Top of Dataset extract

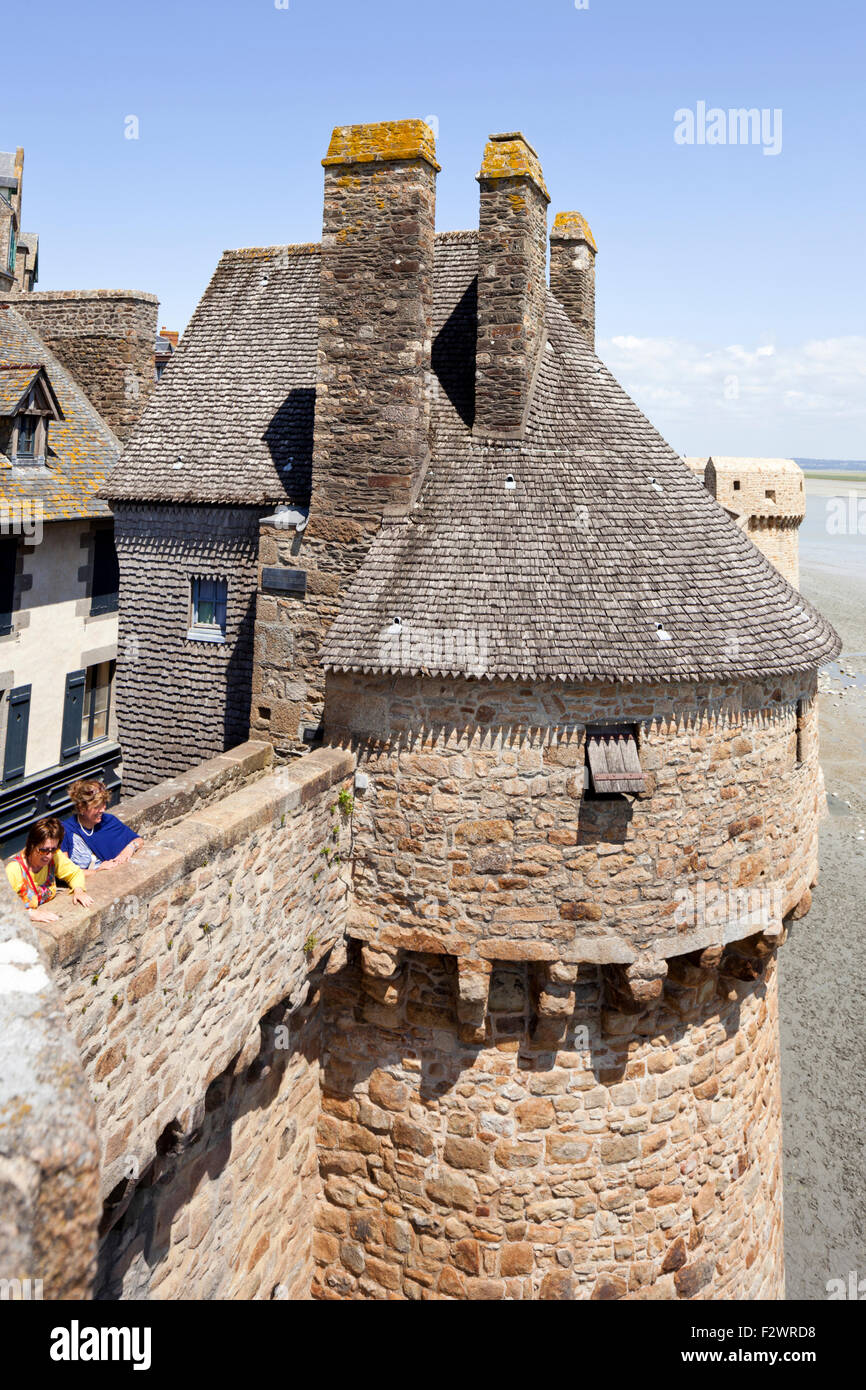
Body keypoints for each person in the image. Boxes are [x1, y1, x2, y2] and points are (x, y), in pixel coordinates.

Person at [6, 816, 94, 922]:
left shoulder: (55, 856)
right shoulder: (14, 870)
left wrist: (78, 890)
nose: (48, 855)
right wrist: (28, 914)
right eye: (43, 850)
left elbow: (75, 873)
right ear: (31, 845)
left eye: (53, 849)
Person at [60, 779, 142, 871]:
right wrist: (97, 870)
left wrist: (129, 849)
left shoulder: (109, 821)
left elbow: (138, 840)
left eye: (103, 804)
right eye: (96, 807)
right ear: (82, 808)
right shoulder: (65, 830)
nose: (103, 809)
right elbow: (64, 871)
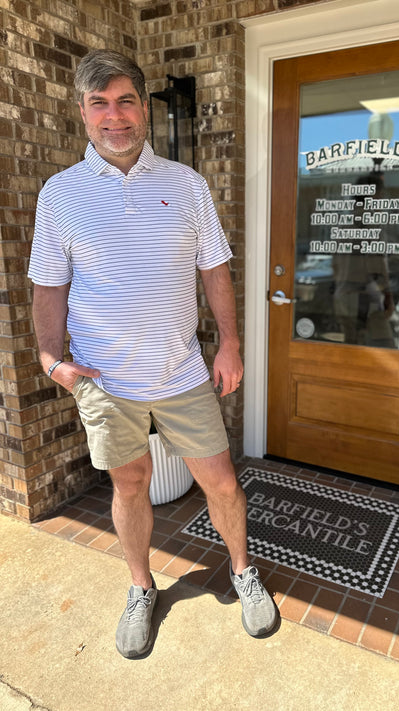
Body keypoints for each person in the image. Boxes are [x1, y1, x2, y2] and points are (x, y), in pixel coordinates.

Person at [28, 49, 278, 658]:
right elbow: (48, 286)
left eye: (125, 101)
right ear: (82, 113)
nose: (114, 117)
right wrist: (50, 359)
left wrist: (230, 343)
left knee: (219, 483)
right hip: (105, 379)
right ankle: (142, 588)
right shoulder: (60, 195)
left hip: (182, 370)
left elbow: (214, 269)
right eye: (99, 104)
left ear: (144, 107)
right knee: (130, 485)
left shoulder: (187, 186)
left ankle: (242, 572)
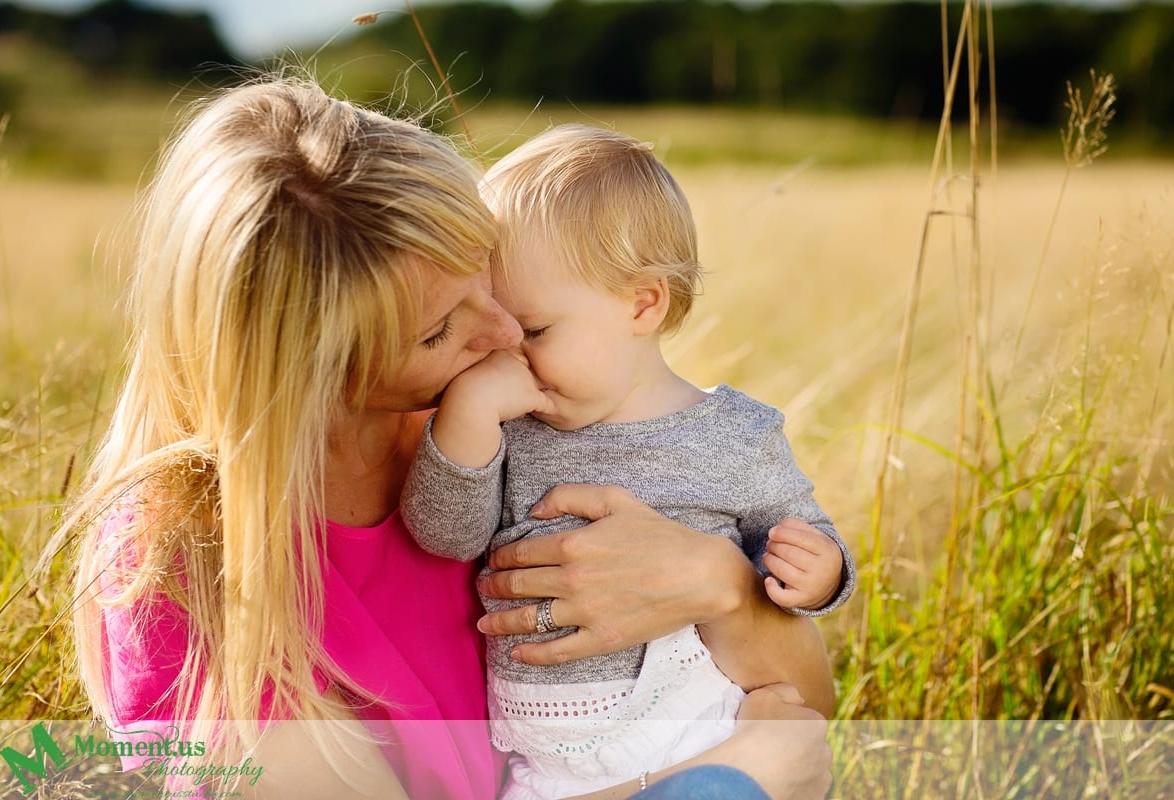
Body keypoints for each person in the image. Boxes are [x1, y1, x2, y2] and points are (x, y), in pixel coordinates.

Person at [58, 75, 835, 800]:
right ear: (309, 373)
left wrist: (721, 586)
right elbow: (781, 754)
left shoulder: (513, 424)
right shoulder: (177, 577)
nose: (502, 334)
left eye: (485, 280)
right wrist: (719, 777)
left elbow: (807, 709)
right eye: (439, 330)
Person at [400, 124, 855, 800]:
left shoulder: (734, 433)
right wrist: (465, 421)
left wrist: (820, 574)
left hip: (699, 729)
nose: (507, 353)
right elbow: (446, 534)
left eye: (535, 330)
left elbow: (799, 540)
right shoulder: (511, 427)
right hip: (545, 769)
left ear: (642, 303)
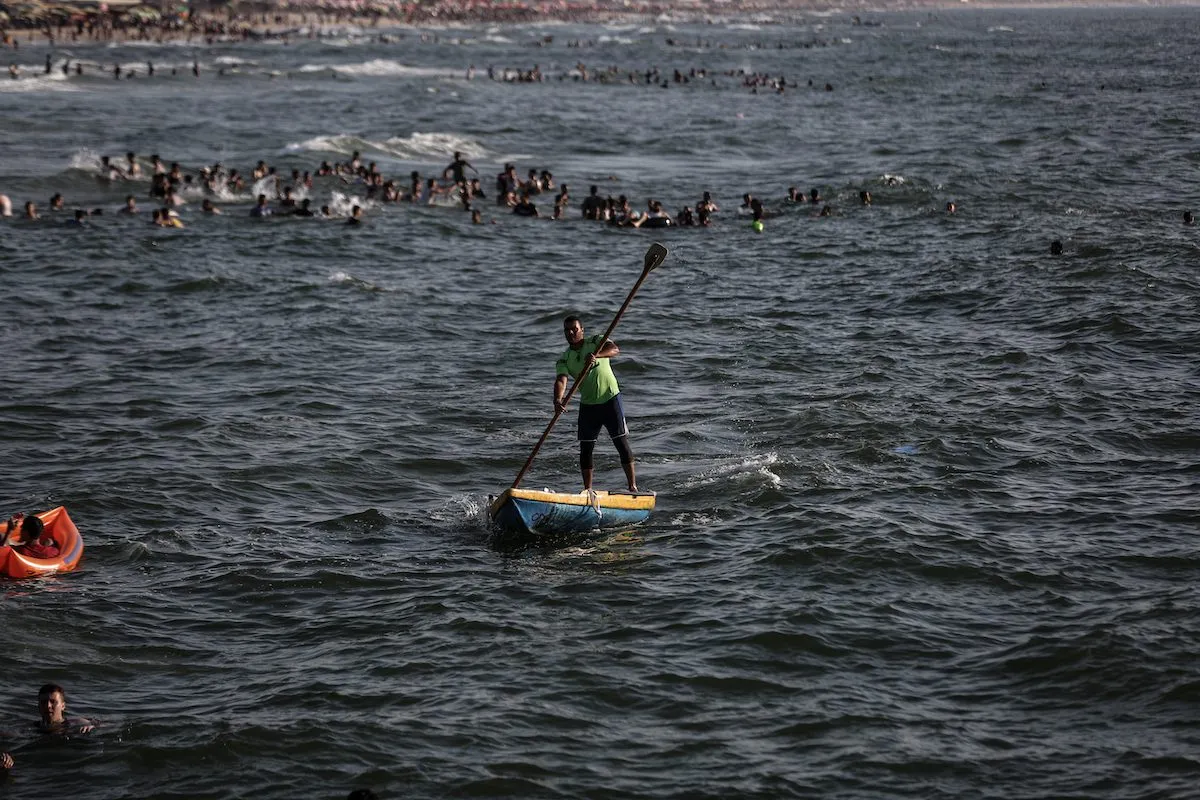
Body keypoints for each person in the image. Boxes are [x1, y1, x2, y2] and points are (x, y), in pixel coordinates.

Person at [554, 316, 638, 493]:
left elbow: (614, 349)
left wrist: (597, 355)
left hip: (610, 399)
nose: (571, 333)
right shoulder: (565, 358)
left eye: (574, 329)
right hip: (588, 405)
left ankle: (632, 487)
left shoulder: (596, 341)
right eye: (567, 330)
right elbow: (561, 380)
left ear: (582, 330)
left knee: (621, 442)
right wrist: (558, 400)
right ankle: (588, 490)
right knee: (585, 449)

Bottom of Dataset extract
Top of Dataset extract

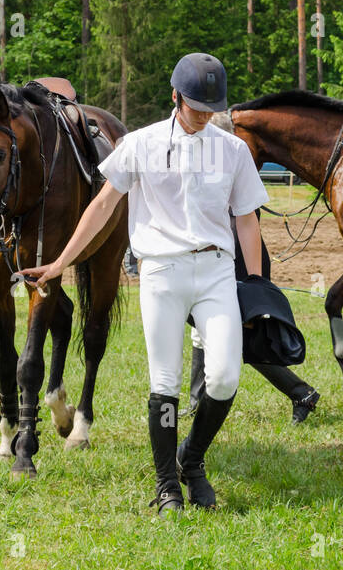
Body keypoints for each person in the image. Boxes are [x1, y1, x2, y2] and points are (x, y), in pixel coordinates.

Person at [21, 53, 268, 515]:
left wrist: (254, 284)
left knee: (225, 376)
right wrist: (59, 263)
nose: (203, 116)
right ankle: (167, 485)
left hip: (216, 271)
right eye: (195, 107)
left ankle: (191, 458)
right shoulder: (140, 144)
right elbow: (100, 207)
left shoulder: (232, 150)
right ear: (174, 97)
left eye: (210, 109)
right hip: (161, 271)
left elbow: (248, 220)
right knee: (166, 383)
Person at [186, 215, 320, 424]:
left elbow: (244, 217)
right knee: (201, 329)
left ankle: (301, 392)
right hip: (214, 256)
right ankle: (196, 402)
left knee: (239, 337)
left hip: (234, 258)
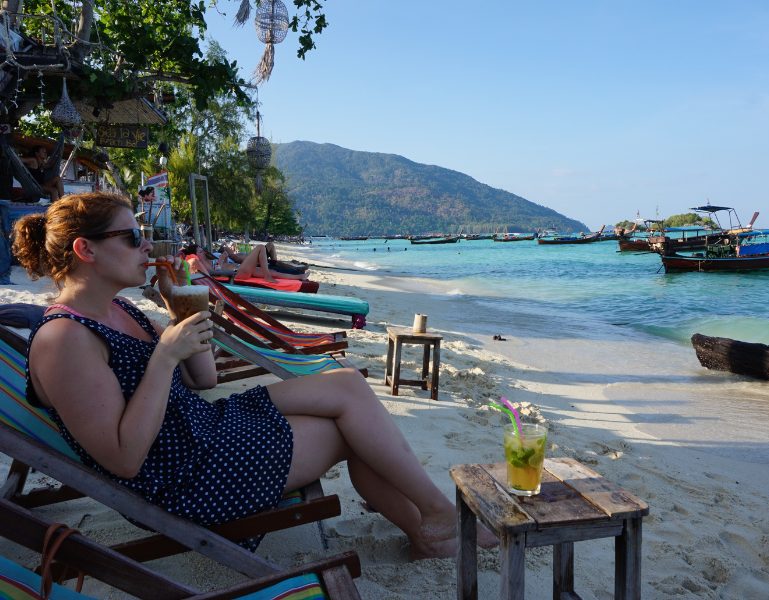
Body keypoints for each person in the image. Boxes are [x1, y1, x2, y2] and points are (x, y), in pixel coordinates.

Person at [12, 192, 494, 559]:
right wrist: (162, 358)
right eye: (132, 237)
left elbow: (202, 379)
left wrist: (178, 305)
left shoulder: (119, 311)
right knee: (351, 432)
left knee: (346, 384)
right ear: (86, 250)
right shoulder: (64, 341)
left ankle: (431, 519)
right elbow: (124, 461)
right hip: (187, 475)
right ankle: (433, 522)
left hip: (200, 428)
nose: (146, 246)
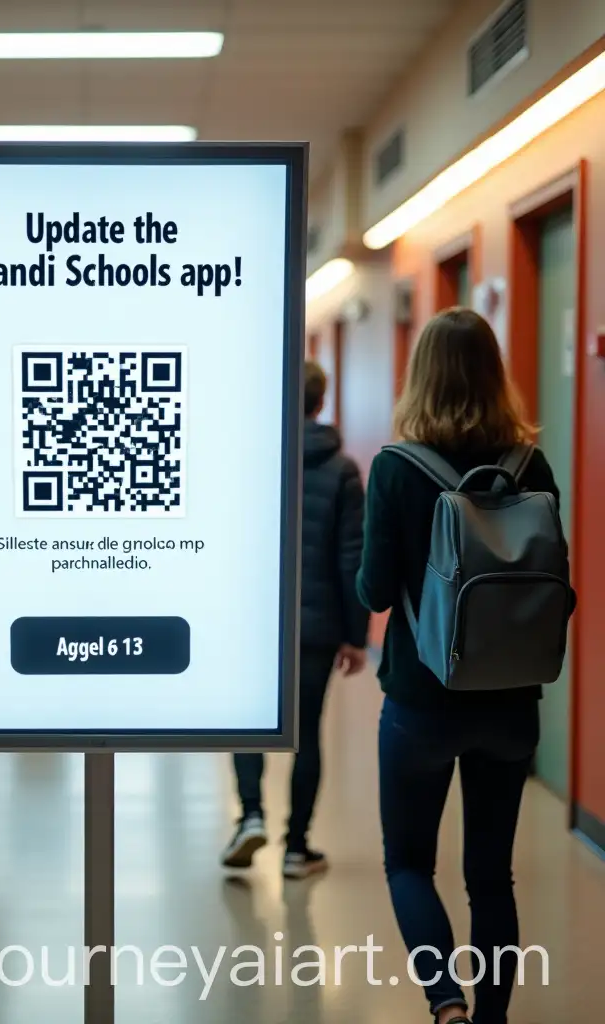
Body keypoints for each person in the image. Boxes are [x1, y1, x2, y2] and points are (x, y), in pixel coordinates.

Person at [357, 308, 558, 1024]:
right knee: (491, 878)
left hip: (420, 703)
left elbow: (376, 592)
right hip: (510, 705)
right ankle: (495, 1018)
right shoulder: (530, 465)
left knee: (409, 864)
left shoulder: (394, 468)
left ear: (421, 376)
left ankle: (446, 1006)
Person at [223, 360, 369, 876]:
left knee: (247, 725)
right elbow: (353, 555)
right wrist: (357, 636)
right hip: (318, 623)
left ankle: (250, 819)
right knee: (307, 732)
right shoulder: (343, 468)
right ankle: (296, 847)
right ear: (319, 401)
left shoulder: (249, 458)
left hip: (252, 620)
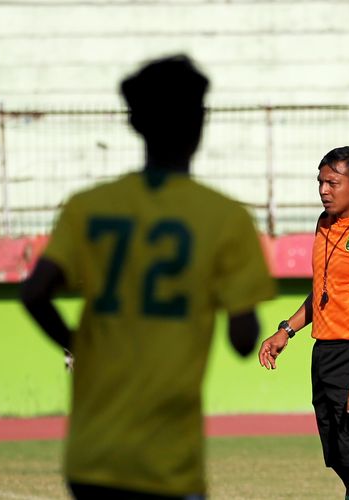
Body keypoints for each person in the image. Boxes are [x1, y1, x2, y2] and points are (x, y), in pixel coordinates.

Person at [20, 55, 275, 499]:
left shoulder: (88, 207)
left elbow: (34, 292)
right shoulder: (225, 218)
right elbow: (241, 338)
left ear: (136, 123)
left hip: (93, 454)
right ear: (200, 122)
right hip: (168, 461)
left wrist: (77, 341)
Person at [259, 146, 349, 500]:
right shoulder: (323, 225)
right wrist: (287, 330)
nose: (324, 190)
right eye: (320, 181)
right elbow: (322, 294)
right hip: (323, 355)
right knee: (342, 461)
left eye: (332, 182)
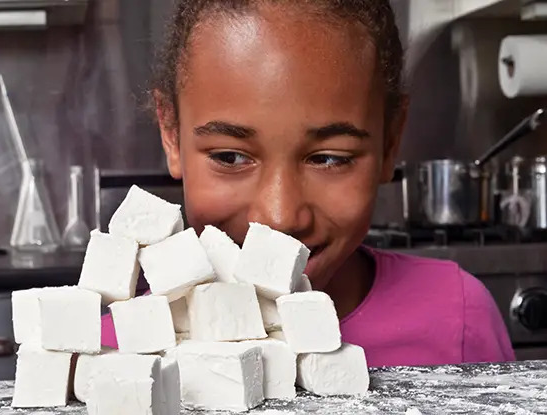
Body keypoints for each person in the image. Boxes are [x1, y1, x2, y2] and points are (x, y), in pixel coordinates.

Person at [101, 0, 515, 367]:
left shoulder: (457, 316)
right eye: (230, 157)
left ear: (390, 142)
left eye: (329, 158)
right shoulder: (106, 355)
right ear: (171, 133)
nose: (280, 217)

Bottom of Dataset extract

— Exercise brief —
Tally how many lines of the data include the word "nose". Write the number and nothing else.

— Solution for this exercise —
10